▶ **MATERIAL SHOWN**
------------------------

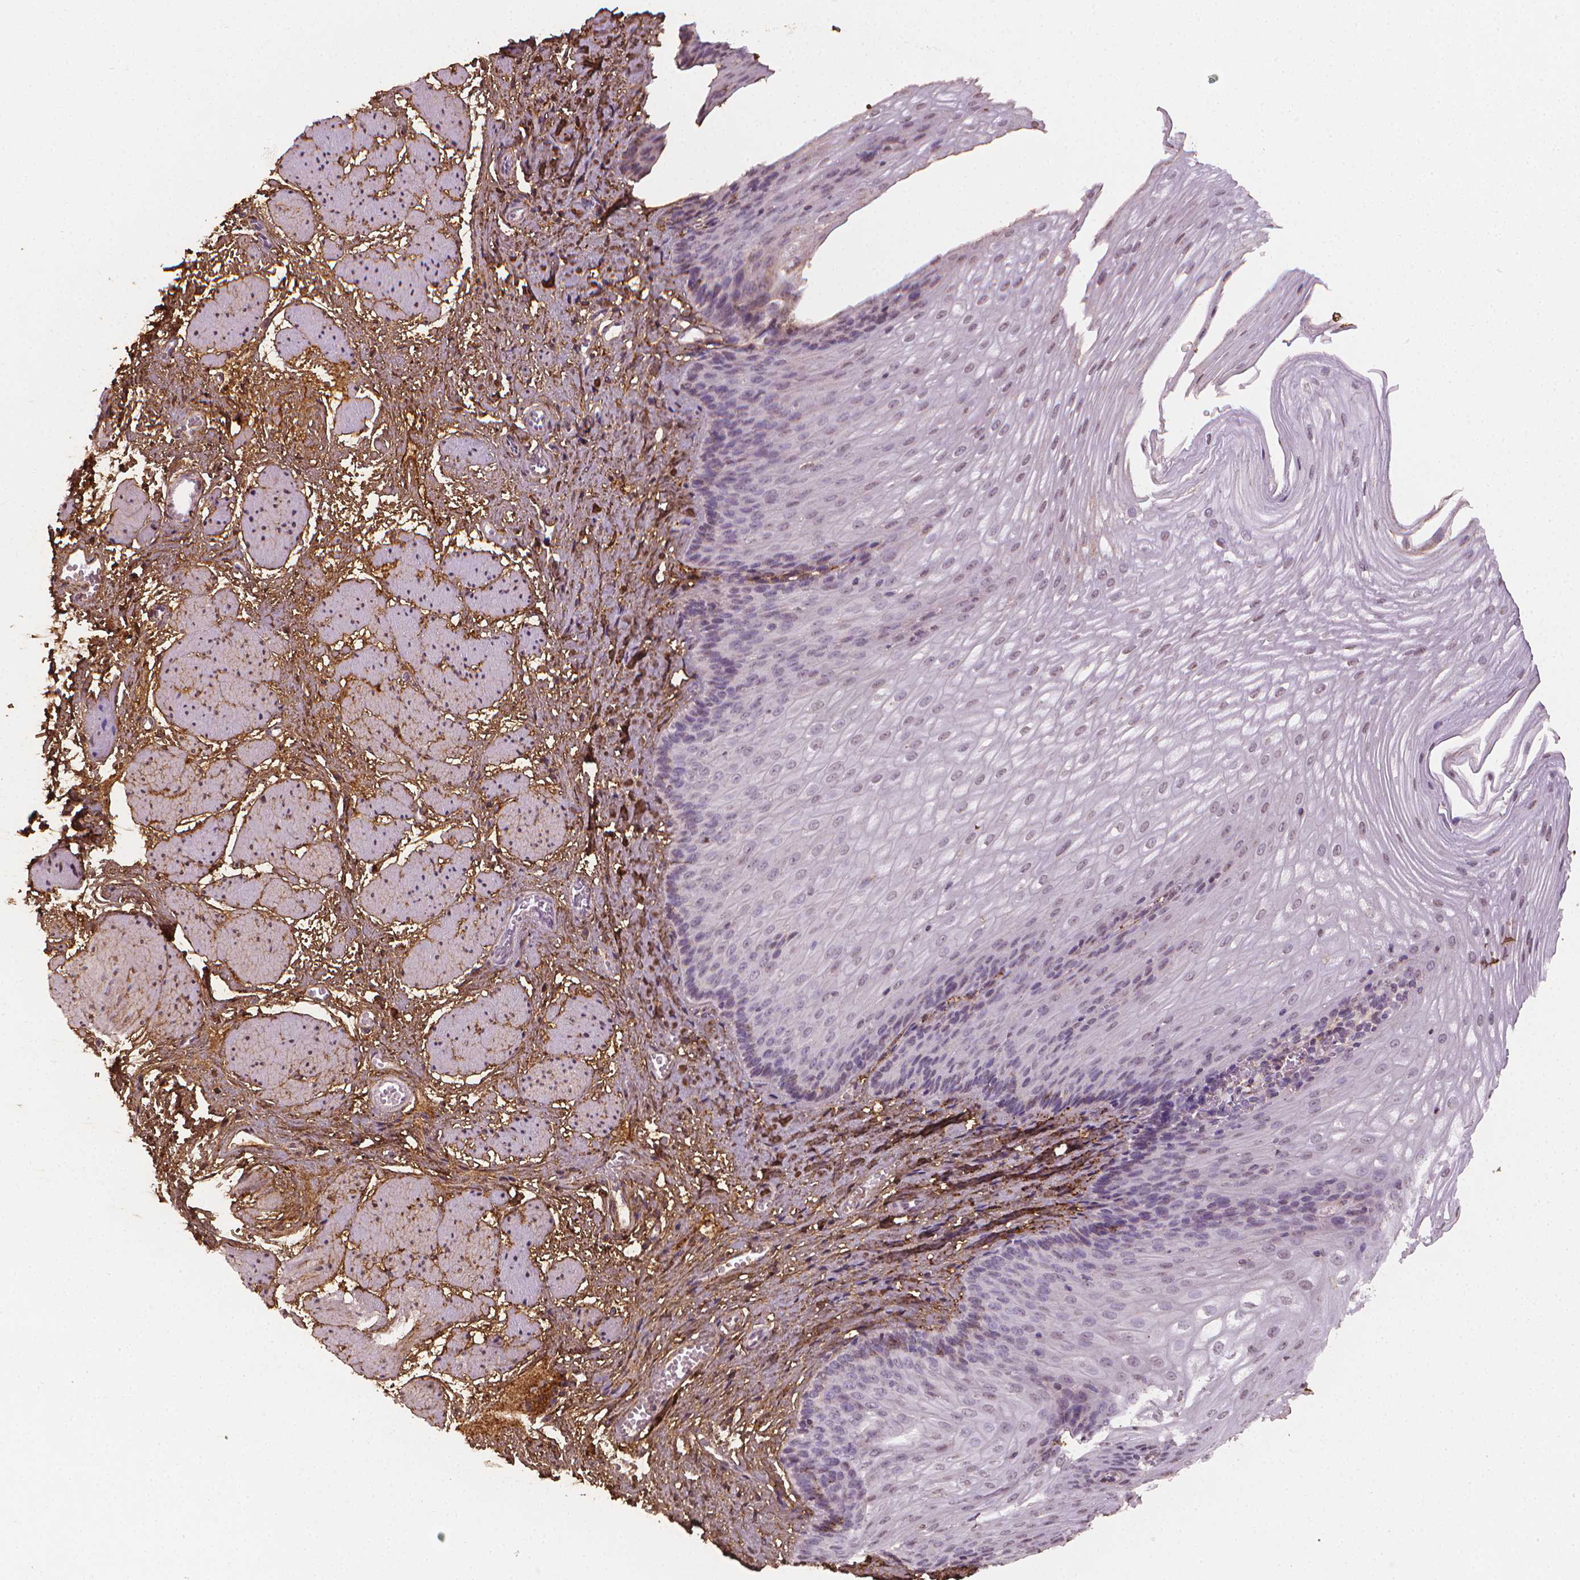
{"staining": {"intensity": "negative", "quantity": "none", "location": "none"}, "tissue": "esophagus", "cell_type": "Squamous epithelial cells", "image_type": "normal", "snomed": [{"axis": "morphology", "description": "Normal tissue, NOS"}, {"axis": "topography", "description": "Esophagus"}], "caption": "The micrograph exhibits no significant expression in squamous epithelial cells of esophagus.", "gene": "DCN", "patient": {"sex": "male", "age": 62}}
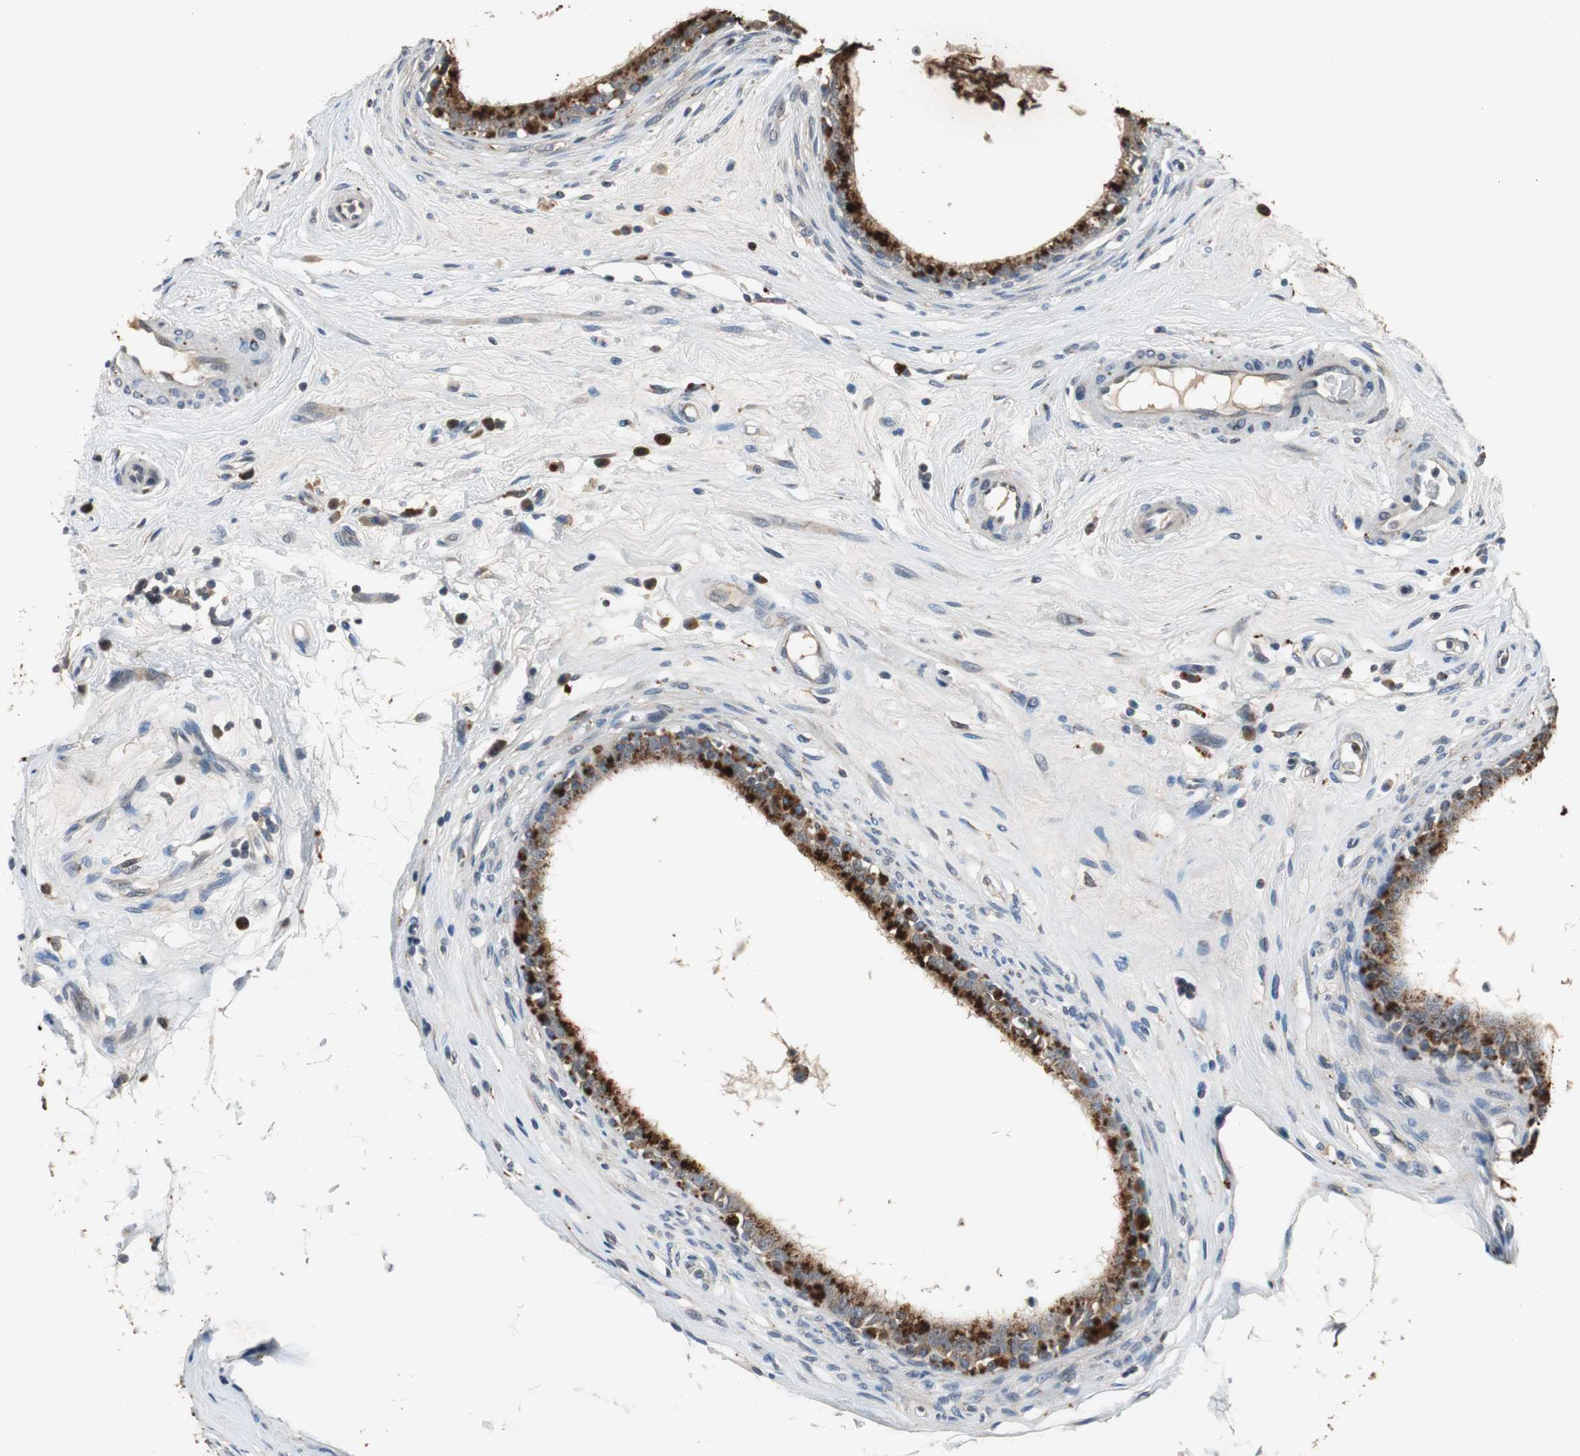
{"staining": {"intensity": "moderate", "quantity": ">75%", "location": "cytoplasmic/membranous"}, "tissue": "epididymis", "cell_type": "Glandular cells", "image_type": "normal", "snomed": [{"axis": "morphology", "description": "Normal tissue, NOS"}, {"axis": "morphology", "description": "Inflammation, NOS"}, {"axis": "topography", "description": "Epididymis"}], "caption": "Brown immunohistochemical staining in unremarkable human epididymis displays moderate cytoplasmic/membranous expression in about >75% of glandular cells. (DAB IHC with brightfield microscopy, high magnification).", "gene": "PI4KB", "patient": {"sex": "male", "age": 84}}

------------------------

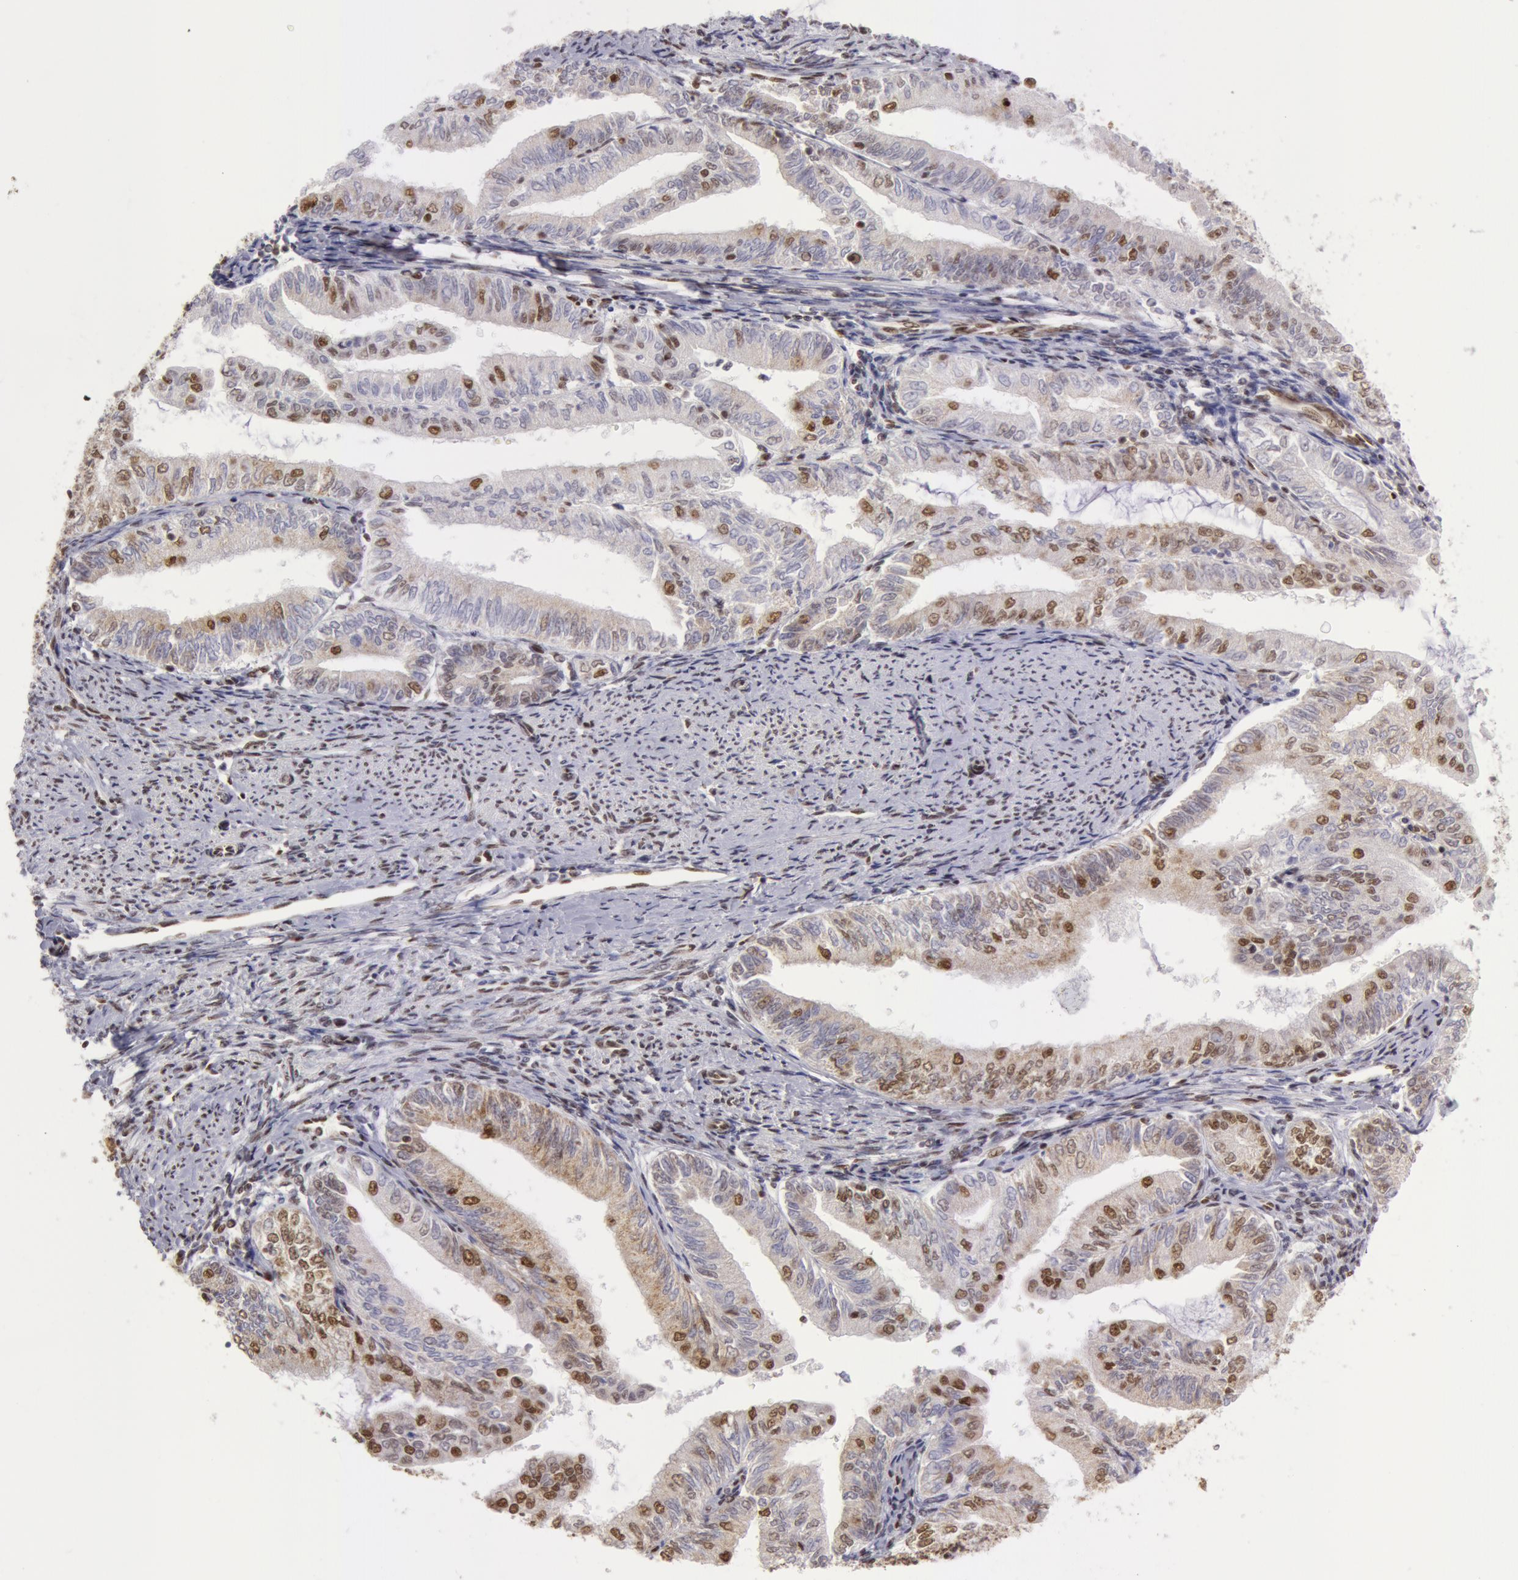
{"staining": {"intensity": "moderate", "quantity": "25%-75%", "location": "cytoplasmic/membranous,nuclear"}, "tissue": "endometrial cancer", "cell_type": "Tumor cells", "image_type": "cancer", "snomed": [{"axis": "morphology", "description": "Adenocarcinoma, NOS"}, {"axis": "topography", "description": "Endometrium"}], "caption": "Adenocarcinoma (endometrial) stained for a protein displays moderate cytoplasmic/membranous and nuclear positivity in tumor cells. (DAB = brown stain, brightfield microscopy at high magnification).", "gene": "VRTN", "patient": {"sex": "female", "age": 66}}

------------------------

▶ **TRY IT**
Working from the entries above, reproduce exactly and only the lines beginning with the line that has "micrograph exhibits no" and ending with the line that has "immunohistochemical staining in"; omit all pictures.

▶ **SOLUTION FOR THIS EXERCISE**
{"staining": {"intensity": "negative", "quantity": "none", "location": "none"}, "tissue": "esophagus", "cell_type": "Squamous epithelial cells", "image_type": "normal", "snomed": [{"axis": "morphology", "description": "Normal tissue, NOS"}, {"axis": "topography", "description": "Esophagus"}], "caption": "The micrograph exhibits no significant expression in squamous epithelial cells of esophagus.", "gene": "DCN", "patient": {"sex": "male", "age": 62}}
{"staining": {"intensity": "moderate", "quantity": ">75%", "location": "cytoplasmic/membranous"}, "tissue": "epididymis", "cell_type": "Glandular cells", "image_type": "normal", "snomed": [{"axis": "morphology", "description": "Normal tissue, NOS"}, {"axis": "morphology", "description": "Inflammation, NOS"}, {"axis": "topography", "description": "Epididymis"}], "caption": "Brown immunohistochemical staining in unremarkable human epididymis displays moderate cytoplasmic/membranous expression in about >75% of glandular cells. (DAB IHC with brightfield microscopy, high magnification).", "gene": "PI4KB", "patient": {"sex": "male", "age": 84}}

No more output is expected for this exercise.